How Early is Early Ablation?
The exact characterisation of early AF remains undefined, likely owing to the heterogeneity of presentation and subsequent prognosis. First-detected AF has been associated with increased short-term rates of death, stroke/systemic thromboembolism and major bleeding, suggesting that the occurrence of AF may be a marker of severe underlying comorbidity, or a consequence of worsening baseline disease.26
Conversely, in patients without significant comorbidity a significant proportion with first-detected AF will remain free of arrhythmia over prolonged follow-up (e.g. up to 50% of patients being free of arrhythmia recurrence in the absence of preventative treatment up to 5 years of follow-up).27–29 As such, a pragmatic definition may be to consider the definition employed in the aforementioned randomised clinical trials. EAST considered ‘early’ to be within the first year following diagnosis, which was similar to the median time from diagnosis to enrolment in the first-line cryoballoon catheter ablation trials.4,14 However, an important distinction is that the ablation trials (e.g. EARLY-AF) focused on a population of symptomatic patients necessitating intervention for the management of their AF (either pharmacological or catheter-based), whereas EAST included asymptomatic patients.

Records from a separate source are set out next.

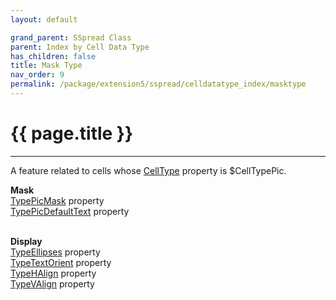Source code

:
 ```yaml
---
layout: default

grand_parent: SSpread Class
parent: Index by Cell Data Type
has_children: false
title: Mask Type
nav_order: 9
permalink: /package/extension5/sspread/celldatatype_index/masktype
---
```

# {{ page.title }}
---

A feature related to cells whose [CellType](/package/extension5/sspread/properties/celltype) property is $CellTypePic.

**Mask**<br>
[TypePicMask](/package/extension5/sspread/properties/TypePicMask) property<br>
[TypePicDefaultText](/package/extension5/sspread/properties/TypePicDefaultText) property<br><br>

**Display**<br>
[TypeEllipses](/package/extension5/sspread/properties/TypeEllipses) property<br>
[TypeTextOrient](/package/extension5/sspread/properties/TypeTextOrient) property<br>
[TypeHAlign](/package/extension5/sspread/properties/TypeHAlign) property<br>
[TypeVAlign](/package/extension5/sspread/properties/TypeVAlign) property<br><br>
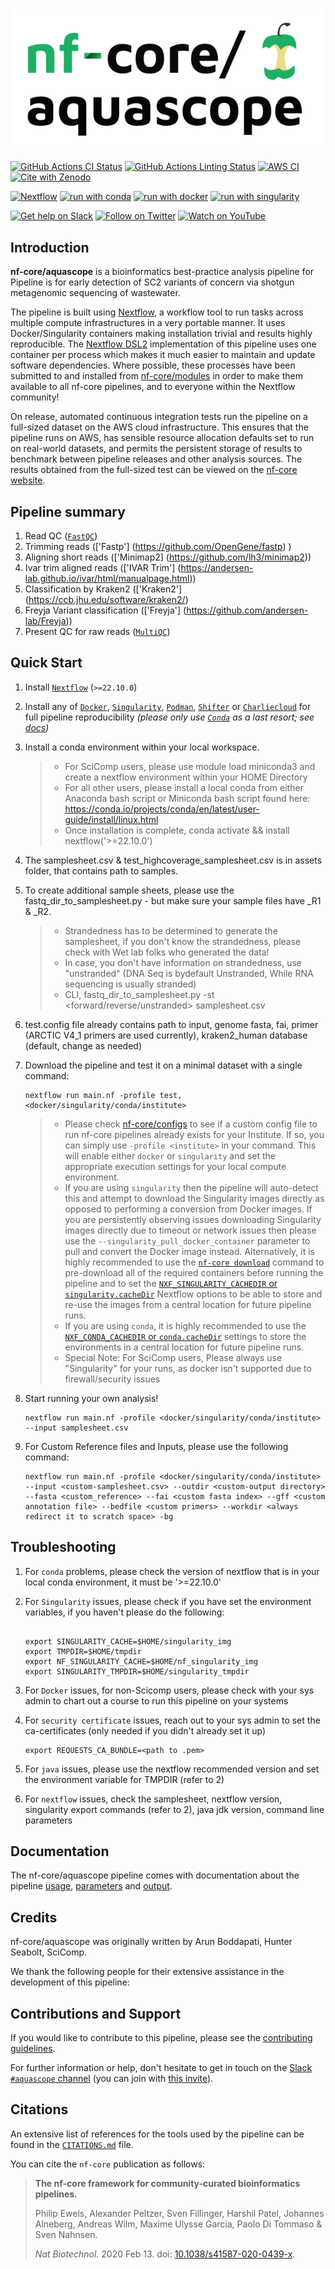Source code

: # ![nf-core/aquascope](docs/images/nf-core-aquascope_logo.png)

[![GitHub Actions CI Status](https://github.com/nf-core/aquascope/workflows/nf-core%20CI/badge.svg)](https://github.com/nf-core/aquascope/actions?query=workflow%3A%22nf-core+CI%22)
[![GitHub Actions Linting Status](https://github.com/nf-core/aquascope/workflows/nf-core%20linting/badge.svg)](https://github.com/nf-core/aquascope/actions?query=workflow%3A%22nf-core+linting%22)
[![AWS CI](https://img.shields.io/badge/CI%20tests-full%20size-FF9900?labelColor=000000&logo=Amazon%20AWS)](https://nf-co.re/aquascope/results)
[![Cite with Zenodo](http://img.shields.io/badge/DOI-10.5281/zenodo.XXXXXXX-1073c8?labelColor=000000)](https://doi.org/10.5281/zenodo.XXXXXXX)

[![Nextflow](https://img.shields.io/badge/nextflow%20DSL2-%E2%89%A521.04.0-23aa62.svg?labelColor=000000)](https://www.nextflow.io/)
[![run with conda](http://img.shields.io/badge/run%20with-conda-3EB049?labelColor=000000&logo=anaconda)](https://docs.conda.io/en/latest/)
[![run with docker](https://img.shields.io/badge/run%20with-docker-0db7ed?labelColor=000000&logo=docker)](https://www.docker.com/)
[![run with singularity](https://img.shields.io/badge/run%20with-singularity-1d355c.svg?labelColor=000000)](https://sylabs.io/docs/)

[![Get help on Slack](http://img.shields.io/badge/slack-nf--core%20%23aquascope-4A154B?labelColor=000000&logo=slack)](https://nfcore.slack.com/channels/aquascope)
[![Follow on Twitter](http://img.shields.io/badge/twitter-%40nf__core-1DA1F2?labelColor=000000&logo=twitter)](https://twitter.com/nf_core)
[![Watch on YouTube](http://img.shields.io/badge/youtube-nf--core-FF0000?labelColor=000000&logo=youtube)](https://www.youtube.com/c/nf-core)

## Introduction

<!-- TODO nf-core: Write a 1-2 sentence summary of what data the pipeline is for and what it does -->
**nf-core/aquascope** is a bioinformatics best-practice analysis pipeline for Pipeline is for early detection of SC2 variants of concern via shotgun metagenomic sequencing of wastewater.

The pipeline is built using [Nextflow](https://www.nextflow.io), a workflow tool to run tasks across multiple compute infrastructures in a very portable manner. It uses Docker/Singularity containers making installation trivial and results highly reproducible. The [Nextflow DSL2](https://www.nextflow.io/docs/latest/dsl2.html) implementation of this pipeline uses one container per process which makes it much easier to maintain and update software dependencies. Where possible, these processes have been submitted to and installed from [nf-core/modules](https://github.com/nf-core/modules) in order to make them available to all nf-core pipelines, and to everyone within the Nextflow community!

<!-- TODO nf-core: Add full-sized test dataset and amend the paragraph below if applicable -->
On release, automated continuous integration tests run the pipeline on a full-sized dataset on the AWS cloud infrastructure. This ensures that the pipeline runs on AWS, has sensible resource allocation defaults set to run on real-world datasets, and permits the persistent storage of results to benchmark between pipeline releases and other analysis sources. The results obtained from the full-sized test can be viewed on the [nf-core website](https://nf-co.re/aquascope/results).

## Pipeline summary

<!-- TODO nf-core: Fill in short bullet-pointed list of the default steps in the pipeline -->

1. Read QC ([`FastQC`](https://www.bioinformatics.babraham.ac.uk/projects/fastqc/))
2. Trimming reads  (['Fastp'] (https://github.com/OpenGene/fastp) )
3. Aligning short reads (['Minimap2] (https://github.com/lh3/minimap2))
4. Ivar trim aligned reads (['IVAR Trim'] (https://andersen-lab.github.io/ivar/html/manualpage.html))
5. Classification by Kraken2 (['Kraken2'] (https://ccb.jhu.edu/software/kraken2/)
6. Freyja Variant classification (['Freyja'] (https://github.com/andersen-lab/Freyja))
7. Present QC for raw reads ([`MultiQC`](http://multiqc.info/))

## Quick Start

1. Install [`Nextflow`](https://www.nextflow.io/docs/latest/getstarted.html#installation) (`>=22.10.0`)

2. Install any of [`Docker`](https://docs.docker.com/engine/installation/), [`Singularity`](https://www.sylabs.io/guides/3.0/user-guide/), [`Podman`](https://podman.io/), [`Shifter`](https://nersc.gitlab.io/development/shifter/how-to-use/) or [`Charliecloud`](https://hpc.github.io/charliecloud/) for full pipeline reproducibility _(please only use [`Conda`](https://conda.io/miniconda.html) as a last resort; see [docs](https://nf-co.re/usage/configuration#basic-configuration-profiles))_

3. Install a conda environment within your local workspace.
    > * For SciComp users, please use module load miniconda3 and create a nextflow environment within your HOME Directory
    > * For all other users, please install a local conda from either Anaconda bash script or Miniconda bash script found here: 
        https://conda.io/projects/conda/en/latest/user-guide/install/linux.html
    > * Once installation is complete, conda activate <newlycreatedenvironment> && install nextflow('>=22.10.0')

4. The samplesheet.csv & test_highcoverage_samplesheet.csv is in assets folder, that contains path to samples. 

5. To create additional sample sheets, please use the fastq_dir_to_samplesheet.py - but make sure your sample files have _R1 & _R2. 
	> * Strandedness has to be determined to generate the samplesheet, if you don't know the strandedness, please check with Wet lab folks who generated the data!
	> * In case, you don't have information on strandedness, use "unstranded" (DNA Seq is bydefault Unstranded, While RNA sequencing is usually stranded)
	> * CLI, fastq_dir_to_samplesheet.py <full-path to Fastq file directory> -st <forward/reverse/unstranded> samplesheet.csv

6. test.config file already contains path to input, genome fasta, fai, primer (ARCTIC V4_1 primers are used currently), kraken2_human database (default, change as needed)

7. Download the pipeline and test it on a minimal dataset with a single command:

    ```console
    nextflow run main.nf -profile test,<docker/singularity/conda/institute>
    ```

    > * Please check [nf-core/configs](https://github.com/nf-core/configs#documentation) to see if a custom config file to run nf-core pipelines already exists for your Institute. If so, you can simply use `-profile <institute>` in your command. This will enable either `docker` or `singularity` and set the appropriate execution settings for your local compute environment.
    > * If you are using `singularity` then the pipeline will auto-detect this and attempt to download the Singularity images directly as opposed to performing a conversion from Docker images. If you are persistently observing issues downloading Singularity images directly due to timeout or network issues then please use the `--singularity_pull_docker_container` parameter to pull and convert the Docker image instead. Alternatively, it is highly recommended to use the [`nf-core download`](https://nf-co.re/tools/#downloading-pipelines-for-offline-use) command to pre-download all of the required containers before running the pipeline and to set the [`NXF_SINGULARITY_CACHEDIR` or `singularity.cacheDir`](https://www.nextflow.io/docs/latest/singularity.html?#singularity-docker-hub) Nextflow options to be able to store and re-use the images from a central location for future pipeline runs.
    > * If you are using `conda`, it is highly recommended to use the [`NXF_CONDA_CACHEDIR` or `conda.cacheDir`](https://www.nextflow.io/docs/latest/conda.html) settings to store the environments in a central location for future pipeline runs.
    > * Special Note: For SciComp users, Please always use "Singularity" for your runs, as docker isn't supported due to firewall/security issues

8. Start running your own analysis!

    <!-- TODO nf-core: Update the example "typical command" below used to run the pipeline -->

    ```console
    nextflow run main.nf -profile <docker/singularity/conda/institute> --input samplesheet.csv
    ```
9. For Custom Reference files and Inputs, please use the following command:

    ```console
    nextflow run main.nf -profile <docker/singularity/conda/institute> --input <custom-samplesheet.csv> --outdir <custom-output directory> 
    --fasta <custom_reference> --fai <custom fasta index> --gff <custom annotation file> --bedfile <custom primers> --workdir <always redirect it to scratch space> -bg
    ```
## Troubleshooting

1. For `conda` problems, please check the version of nextflow that is in your local conda environment, it must be '>=22.10.0'

2. For `Singularity` issues, please check if you have set the environment variables, if you haven't please do the following:
    ```console
    
    export SINGULARITY_CACHE=$HOME/singularity_img
    export TMPDIR=$HOME/tmpdir
    export NF_SINGULARITY_CACHE=$HOME/nf_singularity_img
    export SINGULARITY_TMPDIR=$HOME/singularity_tmpdir
    
    ```
3. For `Docker` issues, for non-Scicomp users, please check with your sys admin to chart out a course to run this pipeline on your systems

4. For `security certificate` issues, reach out to your sys admin to set the ca-certificates (only needed if you didn't already set it up)
    ```console
    export REQUESTS_CA_BUNDLE=<path to .pem>

    ```
5. For `java` issues, please use the nextflow recommended version and set the environment variable for TMPDIR (refer to 2)

6. For `nextflow` issues, check the samplesheet, nextflow version, singularity export commands (refer to 2), java jdk version, command line parameters

## Documentation

The nf-core/aquascope pipeline comes with documentation about the pipeline [usage](https://nf-co.re/aquascope/usage), [parameters](https://nf-co.re/aquascope/parameters) and [output](https://nf-co.re/aquascope/output).

## Credits

nf-core/aquascope was originally written by Arun Boddapati, Hunter Seabolt, SciComp.

We thank the following people for their extensive assistance in the development of this pipeline:

<!-- TODO nf-core: If applicable, make list of people who have also contributed -->

## Contributions and Support

If you would like to contribute to this pipeline, please see the [contributing guidelines](.github/CONTRIBUTING.md).

For further information or help, don't hesitate to get in touch on the [Slack `#aquascope` channel](https://nfcore.slack.com/channels/aquascope) (you can join with [this invite](https://nf-co.re/join/slack)).

## Citations

<!-- TODO nf-core: Add citation for pipeline after first release. Uncomment lines below and update Zenodo doi and badge at the top of this file. -->
<!-- If you use  nf-core/aquascope for your analysis, please cite it using the following doi: [10.5281/zenodo.XXXXXX](https://doi.org/10.5281/zenodo.XXXXXX) -->

<!-- TODO nf-core: Add bibliography of tools and data used in your pipeline -->
An extensive list of references for the tools used by the pipeline can be found in the [`CITATIONS.md`](CITATIONS.md) file.

You can cite the `nf-core` publication as follows:

> **The nf-core framework for community-curated bioinformatics pipelines.**
>
> Philip Ewels, Alexander Peltzer, Sven Fillinger, Harshil Patel, Johannes Alneberg, Andreas Wilm, Maxime Ulysse Garcia, Paolo Di Tommaso & Sven Nahnsen.
>
> _Nat Biotechnol._ 2020 Feb 13. doi: [10.1038/s41587-020-0439-x](https://dx.doi.org/10.1038/s41587-020-0439-x).

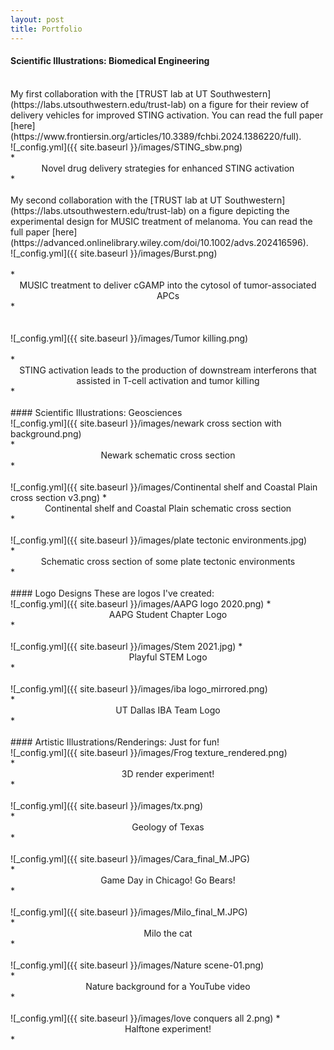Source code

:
 ```yaml
---
layout: post
title: Portfolio
---
```

#### Scientific Illustrations: Biomedical Engineering
<br>
My first collaboration with the [TRUST lab at UT Southwestern](https://labs.utsouthwestern.edu/trust-lab) on a figure for their review of delivery vehicles for improved STING activation. You can read the full paper [here](https://www.frontiersin.org/articles/10.3389/fchbi.2024.1386220/full).
<br>
![_config.yml]({{ site.baseurl }}/images/STING_sbw.png)
<br>
*<center>Novel drug delivery strategies for enhanced STING activation</center>*
<br>
<br>
My second collaboration with the [TRUST lab at UT Southwestern](https://labs.utsouthwestern.edu/trust-lab) on a figure depicting the experimental design for MUSIC treatment of melanoma. You can read the full paper [here](https://advanced.onlinelibrary.wiley.com/doi/10.1002/advs.202416596).
<br>
![_config.yml]({{ site.baseurl }}/images/Burst.png) 
<br>
<br>
*<center>MUSIC treatment to deliver cGAMP into the cytosol of tumor-associated APCs</center>*
<br>
<br>
<br>
![_config.yml]({{ site.baseurl }}/images/Tumor killing.png) 
<br>
<br>
*<center>STING activation leads to the production of downstream interferons that assisted in T-cell activation and tumor killing</center>*
<br>
<br>
#### Scientific Illustrations: Geosciences
<br>
![_config.yml]({{ site.baseurl }}/images/newark cross section with background.png)
<br>
*<center>Newark schematic cross section</center>*
<br>
<br>
![_config.yml]({{ site.baseurl }}/images/Continental shelf and Coastal Plain cross section v3.png)
*<center>Continental shelf and Coastal Plain schematic cross section</center>*
<br>
<br>
![_config.yml]({{ site.baseurl }}/images/plate tectonic environments.jpg)
<br>
*<center>Schematic cross section of some plate tectonic environments</center>*
<br>
<br>
#### Logo Designs
These are logos I've created:
<br>
![_config.yml]({{ site.baseurl }}/images/AAPG logo 2020.png)
*<center>AAPG Student Chapter Logo</center>*
<br>
<br>
![_config.yml]({{ site.baseurl }}/images/Stem 2021.jpg)
*<center>Playful STEM Logo</center>*
<br>  
<br>
![_config.yml]({{ site.baseurl }}/images/iba logo_mirrored.png)
<br>
*<center>UT Dallas IBA Team Logo</center>*
<br>
<br>
#### Artistic Illustrations/Renderings: Just for fun!
<br>
![_config.yml]({{ site.baseurl }}/images/Frog texture_rendered.png)
<br>
*<center>3D render experiment!</center>*
<br>
<br>
![_config.yml]({{ site.baseurl }}/images/tx.png)
<br>
*<center>Geology of Texas</center>*
<br>
<br>
![_config.yml]({{ site.baseurl }}/images/Cara_final_M.JPG)
<br>
*<center>Game Day in Chicago! Go Bears!</center>*
<br>
<br>
![_config.yml]({{ site.baseurl }}/images/Milo_final_M.JPG)
<br>
*<center>Milo the cat</center>*
<br>
<br>
![_config.yml]({{ site.baseurl }}/images/Nature scene-01.png)
<br>
*<center>Nature background for a YouTube video</center>*
<br>
<br>
![_config.yml]({{ site.baseurl }}/images/love conquers all 2.png)
*<center>Halftone experiment!</center>*
<br>



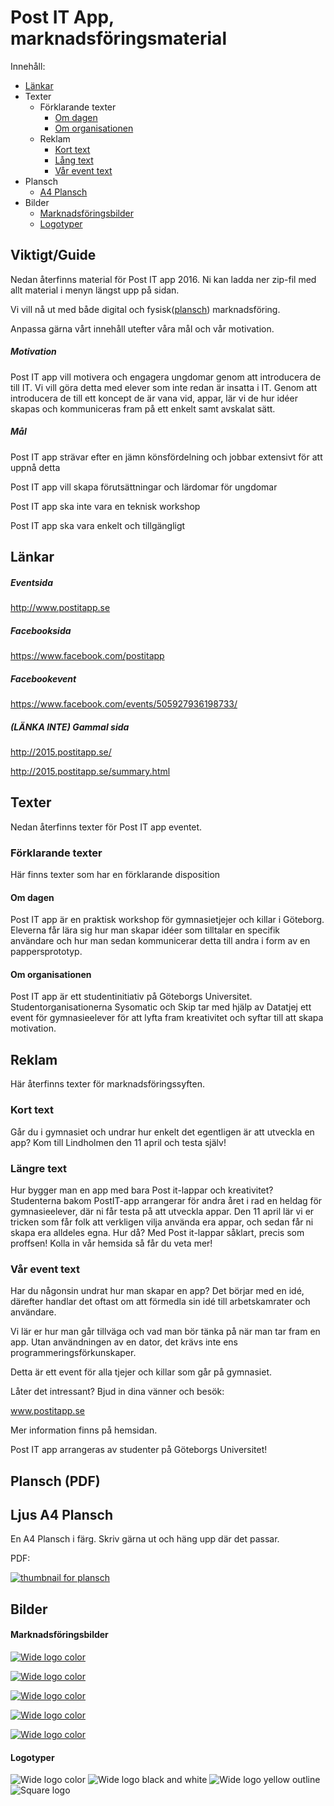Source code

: # Post IT App, marknadsföringsmaterial

Innehåll:
- [Länkar](#links)
- Texter
  - Förklarande texter
    - [Om dagen](#text-aboutday)
    - [Om organisationen](#text-aboutorganisation)
  - Reklam
    - [Kort text](#text-shorttext)
    - [Lång text](#text-shorttext)
    - [Vår event text](#text-eventtext)    
- Plansch
  - [A4 Plansch](#plansch-a4)
- Bilder
  - [Marknadsföringsbilder](#pictures-advertisement)
  - [Logotyper](#pictures-logo)

## Viktigt/Guide
Nedan återfinns material för Post IT app 2016. Ni kan ladda ner zip-fil med allt material i menyn längst upp på sidan.

Vi vill nå ut med både digital och fysisk([plansch](#plansch-a4)) marknadsföring.

Anpassa gärna vårt innehåll utefter våra mål och vår motivation.

##### Motivation
Post IT app vill motivera och engagera ungdomar genom att introducera de till IT. Vi vill göra detta med elever som inte redan är insatta i IT. Genom att introducera de till ett koncept de är vana vid, appar, lär vi de hur idéer skapas och kommuniceras fram på ett enkelt samt avskalat sätt.


##### Mål
Post IT app strävar efter en jämn könsfördelning och jobbar extensivt för att uppnå detta

Post IT app vill skapa förutsättningar och lärdomar för ungdomar

Post IT app ska inte vara en teknisk workshop

Post IT app ska vara enkelt och tillgängligt

## <a name="links"></a>Länkar

##### Eventsida
http://www.postitapp.se
##### Facebooksida
https://www.facebook.com/postitapp
##### Facebookevent
https://www.facebook.com/events/505927936198733/

##### (LÄNKA INTE) Gammal sida
http://2015.postitapp.se/

http://2015.postitapp.se/summary.html


## Texter
Nedan återfinns texter för Post IT app eventet.

### Förklarande texter
Här finns texter som har en förklarande disposition

#### <a name="text-aboutday"></a>Om dagen

Post IT app är en praktisk workshop för gymnasietjejer och killar i Göteborg. Eleverna får lära sig hur man skapar idéer som tilltalar en specifik användare och hur man sedan kommunicerar detta till andra i form av en pappersprototyp.

#### <a name="text-aboutorganisation"></a>Om organisationen

Post IT app är ett studentinitiativ på Göteborgs Universitet.  Studentorganisationerna Sysomatic och Skip tar med hjälp av Datatjej ett event för gymnasieelever för att lyfta fram kreativitet och syftar till att skapa motivation.

##  Reklam
Här återfinns texter för marknadsföringssyften.

### <a name="text-shorttext"></a>Kort text

Går du i gymnasiet och undrar hur enkelt det egentligen är att utveckla en app?
Kom till Lindholmen den 11 april och testa själv!

### <a name="text-longertext"></a>Längre text

Hur bygger man en app med bara Post it-lappar och kreativitet? Studenterna bakom PostIT-app arrangerar för andra året i rad en heldag för gymnasieelever, där ni får testa på att utveckla appar. Den 11 april lär vi er tricken som får folk att verkligen vilja använda era appar, och sedan får ni skapa era alldeles egna. Hur då? Med Post it-lappar såklart, precis som proffsen! Kolla in vår hemsida så får du veta mer!

### <a name="text-eventtext"></a>Vår event text
Har du någonsin undrat hur man skapar en app? Det börjar med en idé, därefter handlar det oftast om att förmedla sin idé till arbetskamrater och användare.

Vi lär er hur man går tillväga och vad man bör tänka på när man tar fram en app. Utan användningen av en dator, det krävs inte ens programmeringsförkunskaper.

Detta är ett event för alla tjejer och killar som går på gymnasiet.

Låter det intressant? Bjud in dina vänner och besök:

www.postitapp.se

Mer information finns på hemsidan.

Post IT app arrangeras av studenter på Göteborgs Universitet!

## Plansch (PDF)

## <a name="plansch-a4-portrait-light"></a>Ljus A4 Plansch
En A4 Plansch i färg. Skriv gärna ut och häng upp där det passar.

PDF:

[![thumbnail for plansch](https://raw.githubusercontent.com/PostITapp/material2016/master/thumbnails/planscha4.jpg)](https://raw.githubusercontent.com/PostITapp/material2016/master/images/plansch/planschA4.pdf)

## Bilder

#### <a name="pictures-advertisement"></a>Marknadsföringsbilder
[![Wide logo color](https://raw.githubusercontent.com/PostITapp/material2016/master/images/advertisement/resultatbild.png)](https://raw.githubusercontent.com/PostITapp/material2016/master/images/advertisement/resultatbild.png)

[![Wide logo color](https://raw.githubusercontent.com/PostITapp/material2016/master/images/advertisement/solsidan.jpg)](https://raw.githubusercontent.com/PostITapp/material2016/master/images/advertisement/solsidan.jpg)

[![Wide logo color](https://raw.githubusercontent.com/PostITapp/material2016/master/images/advertisement/xxx.png)](https://raw.githubusercontent.com/PostITapp/material2016/master/images/advertisement/xxx.png)

[![Wide logo color](https://raw.githubusercontent.com/PostITapp/material2016/master/images/advertisement/xxx.png)](https://raw.githubusercontent.com/PostITapp/material2016/master/images/advertisement/xxx.png)

[![Wide logo color](https://raw.githubusercontent.com/PostITapp/material2016/master/images/advertisement/xxx.png)](https://raw.githubusercontent.com/PostITapp/material2016/master/images/advertisement/xxx.png)

#### <a name="pictures-logo"></a>Logotyper

![Wide logo color](https://raw.githubusercontent.com/PostITapp/material2016/master/images/logo/logowide1250x416.png)
![Wide logo black and white](https://raw.githubusercontent.com/PostITapp/material2016/master/images/logo/logowide1250x416bw.png)
![Wide logo yellow outline](https://raw.githubusercontent.com/PostITapp/material2016/master/images/logo/logowide1250x416yo.png)
![Square logo](https://raw.githubusercontent.com/PostITapp/material2016/master/images/logo/postitapp-trans-square.png)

Ensuring Timely Access to Ablation
Once the decision to proceed to ablation has been made, it makes sense to ensure that it is performed in a timely manner. Observational data suggests that increasing time from diagnosis to ablation is associated with worsening clinical outcomes following the ablation procedure, including higher rates of arrhythmia recurrence, hospitalisation, heart failure decompensation, stroke and mortality.30–32 Unfortunately, many healthcare environments are constrained by lack of access to catheter ablation procedures, with procedural waitlists more than twice exceeding the recommended wait times.33,34 These delays have been associated with a significant number of patients progressing to more advanced forms of AF, leading to longer and more complex ablation procedures, as well as higher rates of peri-procedural complication and subsequent hospitalisation.35,36 As such, strategies to ensure timely access to intervention are essential when considering early intervention.
Ablation as a first-line therapy for AF is associated with significant reductions in arrhythmia recurrence, substantial improvements in arrhythmia-related symptoms and quality of life, and lower rates of adverse events. In addition, catheter ablation is associated with significantly lower rates of disease progression, suggesting that it is a disease-modifying intervention.